Copy out each line of the items below that contains the string "ProgressBar".
(begin)
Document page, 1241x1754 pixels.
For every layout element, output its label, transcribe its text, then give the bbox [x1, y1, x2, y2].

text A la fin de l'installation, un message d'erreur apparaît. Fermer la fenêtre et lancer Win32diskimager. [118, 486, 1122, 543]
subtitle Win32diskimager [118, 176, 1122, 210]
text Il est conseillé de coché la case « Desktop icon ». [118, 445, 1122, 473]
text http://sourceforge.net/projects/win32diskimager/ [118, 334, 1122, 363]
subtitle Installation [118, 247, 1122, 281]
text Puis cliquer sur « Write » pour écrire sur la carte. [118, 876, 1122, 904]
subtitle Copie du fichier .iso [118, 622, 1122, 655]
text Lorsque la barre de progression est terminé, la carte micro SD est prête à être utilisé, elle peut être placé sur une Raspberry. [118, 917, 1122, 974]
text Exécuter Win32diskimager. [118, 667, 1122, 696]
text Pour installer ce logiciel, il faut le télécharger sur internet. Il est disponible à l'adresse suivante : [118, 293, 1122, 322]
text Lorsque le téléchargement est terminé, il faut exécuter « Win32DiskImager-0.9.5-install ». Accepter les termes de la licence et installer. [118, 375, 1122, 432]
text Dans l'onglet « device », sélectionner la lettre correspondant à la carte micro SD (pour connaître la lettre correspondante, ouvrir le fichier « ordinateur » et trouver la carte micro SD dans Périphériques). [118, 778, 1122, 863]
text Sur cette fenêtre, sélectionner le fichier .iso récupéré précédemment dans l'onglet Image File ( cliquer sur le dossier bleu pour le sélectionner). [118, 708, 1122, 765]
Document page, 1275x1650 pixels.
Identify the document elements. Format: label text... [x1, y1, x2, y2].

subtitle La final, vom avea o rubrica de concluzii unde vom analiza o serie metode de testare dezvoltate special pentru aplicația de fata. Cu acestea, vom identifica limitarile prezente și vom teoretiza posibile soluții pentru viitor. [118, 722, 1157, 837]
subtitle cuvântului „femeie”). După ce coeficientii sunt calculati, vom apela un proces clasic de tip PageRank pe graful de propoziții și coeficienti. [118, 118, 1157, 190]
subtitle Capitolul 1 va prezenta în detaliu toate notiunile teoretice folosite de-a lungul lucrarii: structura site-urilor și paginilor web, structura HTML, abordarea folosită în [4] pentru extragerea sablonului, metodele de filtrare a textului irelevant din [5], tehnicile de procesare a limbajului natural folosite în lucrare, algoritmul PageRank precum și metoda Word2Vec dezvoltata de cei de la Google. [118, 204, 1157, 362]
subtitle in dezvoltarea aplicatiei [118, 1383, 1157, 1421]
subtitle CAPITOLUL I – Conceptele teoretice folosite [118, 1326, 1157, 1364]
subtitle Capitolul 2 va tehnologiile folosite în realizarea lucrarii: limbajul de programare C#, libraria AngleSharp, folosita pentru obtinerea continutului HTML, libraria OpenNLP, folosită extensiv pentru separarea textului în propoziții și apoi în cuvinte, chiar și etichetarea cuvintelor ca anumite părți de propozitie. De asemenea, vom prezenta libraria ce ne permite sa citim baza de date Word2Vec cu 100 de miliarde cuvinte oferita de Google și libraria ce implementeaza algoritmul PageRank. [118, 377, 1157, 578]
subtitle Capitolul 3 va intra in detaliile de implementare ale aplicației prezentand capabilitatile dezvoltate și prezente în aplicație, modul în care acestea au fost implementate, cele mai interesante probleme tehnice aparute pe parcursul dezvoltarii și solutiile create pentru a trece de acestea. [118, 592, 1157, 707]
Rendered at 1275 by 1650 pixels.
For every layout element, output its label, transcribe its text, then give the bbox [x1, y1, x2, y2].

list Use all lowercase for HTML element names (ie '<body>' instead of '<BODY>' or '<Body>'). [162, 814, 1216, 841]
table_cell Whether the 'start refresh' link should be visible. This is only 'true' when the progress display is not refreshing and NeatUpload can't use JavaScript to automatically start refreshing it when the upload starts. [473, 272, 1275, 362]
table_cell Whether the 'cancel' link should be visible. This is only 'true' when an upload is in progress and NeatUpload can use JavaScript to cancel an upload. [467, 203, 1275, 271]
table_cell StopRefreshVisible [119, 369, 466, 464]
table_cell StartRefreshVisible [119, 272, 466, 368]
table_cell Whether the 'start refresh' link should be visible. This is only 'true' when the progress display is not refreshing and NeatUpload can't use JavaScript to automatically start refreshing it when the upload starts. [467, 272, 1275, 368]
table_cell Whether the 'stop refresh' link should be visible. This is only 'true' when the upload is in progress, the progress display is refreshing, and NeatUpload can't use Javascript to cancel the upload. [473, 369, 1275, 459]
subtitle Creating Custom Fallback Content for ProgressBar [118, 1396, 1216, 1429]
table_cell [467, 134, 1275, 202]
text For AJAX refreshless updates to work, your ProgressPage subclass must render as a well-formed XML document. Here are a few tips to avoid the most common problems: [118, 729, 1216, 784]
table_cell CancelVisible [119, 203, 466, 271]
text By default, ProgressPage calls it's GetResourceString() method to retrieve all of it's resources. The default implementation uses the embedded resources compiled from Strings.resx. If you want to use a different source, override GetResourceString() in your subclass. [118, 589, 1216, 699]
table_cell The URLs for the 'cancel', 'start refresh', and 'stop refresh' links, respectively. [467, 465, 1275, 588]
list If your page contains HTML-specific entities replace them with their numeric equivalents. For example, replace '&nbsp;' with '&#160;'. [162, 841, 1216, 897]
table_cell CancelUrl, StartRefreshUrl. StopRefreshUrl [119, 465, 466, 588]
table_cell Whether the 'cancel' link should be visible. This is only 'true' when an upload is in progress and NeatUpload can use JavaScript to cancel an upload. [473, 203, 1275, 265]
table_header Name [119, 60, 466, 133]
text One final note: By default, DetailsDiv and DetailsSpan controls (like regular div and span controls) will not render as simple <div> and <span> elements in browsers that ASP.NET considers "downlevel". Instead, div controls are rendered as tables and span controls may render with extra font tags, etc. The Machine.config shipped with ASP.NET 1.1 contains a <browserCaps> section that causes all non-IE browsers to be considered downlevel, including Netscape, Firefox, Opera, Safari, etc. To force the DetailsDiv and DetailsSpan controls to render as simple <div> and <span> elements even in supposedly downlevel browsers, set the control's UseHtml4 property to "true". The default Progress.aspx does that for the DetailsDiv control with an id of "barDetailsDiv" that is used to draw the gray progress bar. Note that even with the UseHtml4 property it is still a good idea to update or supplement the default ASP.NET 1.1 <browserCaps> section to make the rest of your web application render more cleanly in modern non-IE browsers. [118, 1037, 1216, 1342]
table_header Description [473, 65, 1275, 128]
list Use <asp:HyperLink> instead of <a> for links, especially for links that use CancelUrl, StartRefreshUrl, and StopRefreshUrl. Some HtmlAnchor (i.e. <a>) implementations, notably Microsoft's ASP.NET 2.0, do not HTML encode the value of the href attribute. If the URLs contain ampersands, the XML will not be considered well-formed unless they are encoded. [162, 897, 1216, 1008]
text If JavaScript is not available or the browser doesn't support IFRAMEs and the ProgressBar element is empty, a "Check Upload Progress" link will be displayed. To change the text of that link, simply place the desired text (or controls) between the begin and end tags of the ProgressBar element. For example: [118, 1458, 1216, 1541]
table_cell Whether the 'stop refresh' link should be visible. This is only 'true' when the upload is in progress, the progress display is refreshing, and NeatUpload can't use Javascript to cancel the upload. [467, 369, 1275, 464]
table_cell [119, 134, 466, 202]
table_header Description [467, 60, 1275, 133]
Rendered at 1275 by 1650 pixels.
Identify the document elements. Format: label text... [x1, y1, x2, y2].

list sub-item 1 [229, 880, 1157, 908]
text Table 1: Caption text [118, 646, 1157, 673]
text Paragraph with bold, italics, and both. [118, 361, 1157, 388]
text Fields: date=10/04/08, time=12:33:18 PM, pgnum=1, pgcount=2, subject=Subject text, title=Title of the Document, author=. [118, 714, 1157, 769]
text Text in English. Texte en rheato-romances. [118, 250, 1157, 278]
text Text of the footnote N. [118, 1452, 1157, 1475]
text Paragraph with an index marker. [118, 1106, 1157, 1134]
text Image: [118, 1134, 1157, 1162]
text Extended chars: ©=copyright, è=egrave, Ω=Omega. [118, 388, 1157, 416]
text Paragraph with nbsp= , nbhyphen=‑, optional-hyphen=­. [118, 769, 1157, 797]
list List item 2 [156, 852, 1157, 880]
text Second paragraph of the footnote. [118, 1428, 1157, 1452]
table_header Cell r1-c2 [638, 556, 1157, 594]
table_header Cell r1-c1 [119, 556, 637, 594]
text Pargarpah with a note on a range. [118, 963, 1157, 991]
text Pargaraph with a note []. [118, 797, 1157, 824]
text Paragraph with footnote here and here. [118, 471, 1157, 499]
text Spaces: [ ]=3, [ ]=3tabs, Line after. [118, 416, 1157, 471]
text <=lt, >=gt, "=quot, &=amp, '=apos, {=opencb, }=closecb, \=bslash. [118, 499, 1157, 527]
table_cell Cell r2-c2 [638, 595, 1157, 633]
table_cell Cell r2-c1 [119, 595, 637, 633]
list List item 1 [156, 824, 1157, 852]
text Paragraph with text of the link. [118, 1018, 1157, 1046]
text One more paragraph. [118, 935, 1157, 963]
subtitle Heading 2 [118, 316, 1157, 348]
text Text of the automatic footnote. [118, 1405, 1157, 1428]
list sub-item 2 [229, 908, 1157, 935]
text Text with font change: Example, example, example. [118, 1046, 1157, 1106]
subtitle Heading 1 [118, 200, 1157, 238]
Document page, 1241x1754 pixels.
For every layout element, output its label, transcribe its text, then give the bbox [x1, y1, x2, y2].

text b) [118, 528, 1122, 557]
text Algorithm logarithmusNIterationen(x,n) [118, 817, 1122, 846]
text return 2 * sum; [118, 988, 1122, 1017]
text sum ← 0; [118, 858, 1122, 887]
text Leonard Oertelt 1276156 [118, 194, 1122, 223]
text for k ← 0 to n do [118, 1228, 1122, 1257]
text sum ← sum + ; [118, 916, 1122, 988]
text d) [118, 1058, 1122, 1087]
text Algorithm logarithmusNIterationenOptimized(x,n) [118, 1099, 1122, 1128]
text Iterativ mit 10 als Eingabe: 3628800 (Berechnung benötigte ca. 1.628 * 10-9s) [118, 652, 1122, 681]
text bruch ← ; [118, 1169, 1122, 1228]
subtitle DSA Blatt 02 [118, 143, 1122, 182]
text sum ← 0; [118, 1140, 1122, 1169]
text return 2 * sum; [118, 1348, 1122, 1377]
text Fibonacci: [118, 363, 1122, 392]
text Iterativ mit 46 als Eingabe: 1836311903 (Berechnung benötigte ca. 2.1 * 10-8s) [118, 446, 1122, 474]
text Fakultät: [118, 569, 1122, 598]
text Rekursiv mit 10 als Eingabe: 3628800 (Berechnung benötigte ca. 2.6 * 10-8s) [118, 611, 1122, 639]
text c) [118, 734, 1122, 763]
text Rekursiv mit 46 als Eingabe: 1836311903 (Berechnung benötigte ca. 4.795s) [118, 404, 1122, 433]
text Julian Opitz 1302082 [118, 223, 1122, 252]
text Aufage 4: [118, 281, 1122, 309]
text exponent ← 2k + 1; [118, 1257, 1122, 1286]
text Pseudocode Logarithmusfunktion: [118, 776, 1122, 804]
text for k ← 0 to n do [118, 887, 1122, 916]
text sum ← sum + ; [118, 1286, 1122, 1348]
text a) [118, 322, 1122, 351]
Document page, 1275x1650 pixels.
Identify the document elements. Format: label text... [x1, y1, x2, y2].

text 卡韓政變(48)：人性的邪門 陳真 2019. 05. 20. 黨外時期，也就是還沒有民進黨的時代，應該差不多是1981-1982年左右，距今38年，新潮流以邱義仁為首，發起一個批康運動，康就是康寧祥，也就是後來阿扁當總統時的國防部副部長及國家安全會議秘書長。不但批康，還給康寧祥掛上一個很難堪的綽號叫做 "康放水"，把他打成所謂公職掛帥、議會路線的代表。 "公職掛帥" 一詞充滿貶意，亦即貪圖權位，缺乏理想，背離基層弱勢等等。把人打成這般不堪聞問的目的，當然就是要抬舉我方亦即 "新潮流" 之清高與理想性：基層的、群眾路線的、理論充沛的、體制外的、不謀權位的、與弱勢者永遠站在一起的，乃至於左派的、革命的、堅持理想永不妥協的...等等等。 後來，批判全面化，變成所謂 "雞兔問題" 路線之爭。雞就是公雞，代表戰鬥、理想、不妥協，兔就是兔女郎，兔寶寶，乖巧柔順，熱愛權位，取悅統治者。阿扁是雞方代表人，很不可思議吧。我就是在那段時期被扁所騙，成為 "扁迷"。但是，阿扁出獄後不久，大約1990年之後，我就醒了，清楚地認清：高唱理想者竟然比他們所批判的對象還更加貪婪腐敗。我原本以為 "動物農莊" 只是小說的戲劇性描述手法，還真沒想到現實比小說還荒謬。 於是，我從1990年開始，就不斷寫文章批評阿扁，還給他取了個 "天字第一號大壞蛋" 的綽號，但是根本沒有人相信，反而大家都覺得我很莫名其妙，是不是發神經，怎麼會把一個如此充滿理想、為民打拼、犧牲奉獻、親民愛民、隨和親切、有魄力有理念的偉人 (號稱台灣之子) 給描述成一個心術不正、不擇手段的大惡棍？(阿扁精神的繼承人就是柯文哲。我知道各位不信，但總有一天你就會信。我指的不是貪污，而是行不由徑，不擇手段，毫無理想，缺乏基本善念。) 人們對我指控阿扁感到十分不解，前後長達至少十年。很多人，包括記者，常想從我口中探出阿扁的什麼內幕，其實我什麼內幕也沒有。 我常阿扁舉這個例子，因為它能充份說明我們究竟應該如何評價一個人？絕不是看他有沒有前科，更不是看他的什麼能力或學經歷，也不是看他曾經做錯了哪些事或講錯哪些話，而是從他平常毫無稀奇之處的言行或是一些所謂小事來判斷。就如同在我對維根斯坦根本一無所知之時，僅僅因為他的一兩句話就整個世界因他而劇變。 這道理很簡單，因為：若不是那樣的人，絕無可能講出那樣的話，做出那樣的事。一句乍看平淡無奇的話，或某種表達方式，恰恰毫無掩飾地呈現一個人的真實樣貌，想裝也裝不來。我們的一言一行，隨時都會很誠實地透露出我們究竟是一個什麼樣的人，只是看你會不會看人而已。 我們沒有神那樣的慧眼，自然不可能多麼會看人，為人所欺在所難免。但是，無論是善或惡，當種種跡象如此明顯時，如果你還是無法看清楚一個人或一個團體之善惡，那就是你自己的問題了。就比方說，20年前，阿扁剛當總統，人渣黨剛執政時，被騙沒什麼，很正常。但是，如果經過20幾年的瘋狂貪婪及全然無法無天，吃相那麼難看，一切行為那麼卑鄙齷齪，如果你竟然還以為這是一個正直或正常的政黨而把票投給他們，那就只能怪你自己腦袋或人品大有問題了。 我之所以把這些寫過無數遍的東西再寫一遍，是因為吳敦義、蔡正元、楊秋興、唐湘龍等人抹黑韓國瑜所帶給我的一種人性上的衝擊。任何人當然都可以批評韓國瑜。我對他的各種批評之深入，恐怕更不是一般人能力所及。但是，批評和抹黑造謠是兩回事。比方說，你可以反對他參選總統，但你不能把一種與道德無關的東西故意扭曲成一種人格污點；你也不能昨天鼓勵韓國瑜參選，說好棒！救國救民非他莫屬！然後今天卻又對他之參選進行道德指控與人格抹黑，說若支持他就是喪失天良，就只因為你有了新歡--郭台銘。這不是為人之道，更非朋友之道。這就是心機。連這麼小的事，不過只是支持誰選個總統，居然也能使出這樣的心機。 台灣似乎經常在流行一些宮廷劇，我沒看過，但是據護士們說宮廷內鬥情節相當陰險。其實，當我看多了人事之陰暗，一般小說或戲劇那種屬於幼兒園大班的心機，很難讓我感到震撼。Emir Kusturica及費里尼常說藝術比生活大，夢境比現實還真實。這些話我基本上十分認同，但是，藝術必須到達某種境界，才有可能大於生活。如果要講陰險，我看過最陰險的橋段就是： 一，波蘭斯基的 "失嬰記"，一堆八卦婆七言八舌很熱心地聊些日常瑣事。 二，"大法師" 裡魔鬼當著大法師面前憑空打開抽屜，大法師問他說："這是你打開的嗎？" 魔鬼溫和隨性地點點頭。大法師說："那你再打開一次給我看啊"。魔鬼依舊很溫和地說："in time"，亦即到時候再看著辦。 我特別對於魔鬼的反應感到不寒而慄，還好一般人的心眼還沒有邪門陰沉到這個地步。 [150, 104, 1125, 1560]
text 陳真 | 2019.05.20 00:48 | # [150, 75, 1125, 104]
(end)
_Solution for this task_.
subtitle Creating Custom Fallback Content for ProgressBar [118, 1396, 1216, 1429]
text If JavaScript is not available or the browser doesn't support IFRAMEs and the ProgressBar element is empty, a "Check Upload Progress" link will be displayed. To change the text of that link, simply place the desired text (or controls) between the begin and end tags of the ProgressBar element. For example: [118, 1458, 1216, 1541]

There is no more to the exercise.